- Born: 26 April 1894 Quenington, England
- Died: 23 September 1975 (aged 81)
- Occupation: Astronomer

= William Herbert Steavenson =

English astronomer (1894–1975)

William Herbert Steavenson FRAS (26 April 1894 - 23 September 1975) was an English amateur astronomer.

== Early life and education ==
W. H. Steavenson was born in Quenington, Gloucestershire, England, on 26 April 1894 where his father was an Anglican vicar. He lost the vision in his right eye in a childhood accident. The family later moved to Cheltenham.

Steavenson developed an interest in astronomy as a child after receiving a small folding telescope as a gift. A little later he was given a larger telescope and experimented with photographing star fields using a camera attached to the telescope. In September 1911, while still a schoolboy at Cheltenham College, he independently discovered the comet C/1911 S2, but unfortunately for him he did not check his photograph quickly enough and credit went to Ferdinand Quénisset. Nevertheless, he was elected a Fellow of the Royal Astronomical Society on 12 January 1912 whilst still at school. He is believed to have been the youngest Fellow. Steavenson joined the British Astronomical Association on 28 May 1913.

He chose medicine as his profession and became a surgeon, but pursued astronomy his entire life and was a skilled observer. He moved to London to study at Guy's Hospital, setting up home at West Norwood. He subsequently practised medicine there as a family doctor. He erected there an observatory with 15-inch (38-cm) aperture reflecting telescope. He concentrated on variable stars, planets and their satellites, and comets, and also observed the remnants of old novae like Nova Persei 1901. He later set up a 20.5-inch (52-cm) aperture reflector.

== Later life ==
Steavenson studied how the human eye operates, particularly at the low-light levels encountered in visual astronomy. He measured the diameter of the pupil of a dark-adapted eye to be 1/3 in, which was larger than the figure that was believed at that time.

Dataset records
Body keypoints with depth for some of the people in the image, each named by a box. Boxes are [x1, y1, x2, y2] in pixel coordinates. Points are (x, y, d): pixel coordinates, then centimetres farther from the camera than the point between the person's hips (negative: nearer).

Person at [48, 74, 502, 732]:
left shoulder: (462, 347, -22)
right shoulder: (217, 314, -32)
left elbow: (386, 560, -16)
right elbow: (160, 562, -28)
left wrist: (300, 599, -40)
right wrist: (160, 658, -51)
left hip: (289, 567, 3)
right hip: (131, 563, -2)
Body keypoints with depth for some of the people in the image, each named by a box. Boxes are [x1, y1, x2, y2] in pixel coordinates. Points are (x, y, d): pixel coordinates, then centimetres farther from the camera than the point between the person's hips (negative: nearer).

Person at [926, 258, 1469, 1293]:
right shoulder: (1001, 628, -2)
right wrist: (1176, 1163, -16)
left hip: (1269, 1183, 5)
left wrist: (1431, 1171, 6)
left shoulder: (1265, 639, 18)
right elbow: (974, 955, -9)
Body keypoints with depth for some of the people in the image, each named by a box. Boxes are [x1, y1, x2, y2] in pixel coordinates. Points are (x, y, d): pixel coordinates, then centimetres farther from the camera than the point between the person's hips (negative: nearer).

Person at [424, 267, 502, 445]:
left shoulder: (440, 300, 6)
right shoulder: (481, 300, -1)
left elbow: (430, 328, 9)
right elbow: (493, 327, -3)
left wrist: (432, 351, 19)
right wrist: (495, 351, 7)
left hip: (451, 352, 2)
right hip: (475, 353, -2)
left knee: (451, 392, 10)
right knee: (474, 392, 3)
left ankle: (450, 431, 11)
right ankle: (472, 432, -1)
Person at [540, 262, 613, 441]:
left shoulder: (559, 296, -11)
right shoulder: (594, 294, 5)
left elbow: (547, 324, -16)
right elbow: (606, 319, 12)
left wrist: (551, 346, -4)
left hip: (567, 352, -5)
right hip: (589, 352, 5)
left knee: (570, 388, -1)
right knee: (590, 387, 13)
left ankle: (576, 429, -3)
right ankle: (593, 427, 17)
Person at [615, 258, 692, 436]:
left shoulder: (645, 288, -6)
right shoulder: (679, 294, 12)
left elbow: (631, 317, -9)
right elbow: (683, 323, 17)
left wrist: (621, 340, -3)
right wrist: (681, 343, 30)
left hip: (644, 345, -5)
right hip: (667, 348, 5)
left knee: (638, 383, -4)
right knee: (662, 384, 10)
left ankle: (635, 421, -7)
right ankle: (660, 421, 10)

### Description of the task
Continue the biography of William Herbert Steavenson from the point where it stops.

### Response area
Steavenson also studied the optics of telescopes. He assessed the image quality provided by several large refracting telescopes.

Steavenson became noted as a historian of astronomy. He studied the collection of instruments belonging to the Herschel family at Slough, and became an authority on the work of the Herschels.

He moved to work as a family doctor in Cheltenham during the Second World War. He then moved to Cambridge, where he had a new 30-inch (76-cm) reflector erected in the grounds of the Cambridge Observatory and used it for visual observations.

During 1957-1959 he served as president of the Royal Astronomical Society, one of the few amateur astronomers to do so in the twentieth century. He was also Professor of Astronomy at Gresham College, and president of the British Astronomical Association from 1926 to 1928. He directed its Saturn Section 1917–1919, Mars Section 1922-1930 and its Method of Observation Section 1932–1961.

He worked for 30 years as astronomy correspondent for The Times and won the Jackson-Gwilt Medal of the Royal Astronomical Society in 1928.

W. H. Steavenson spent his last years living with family in South Marston, Wiltshire, where he died on 23 September 1975.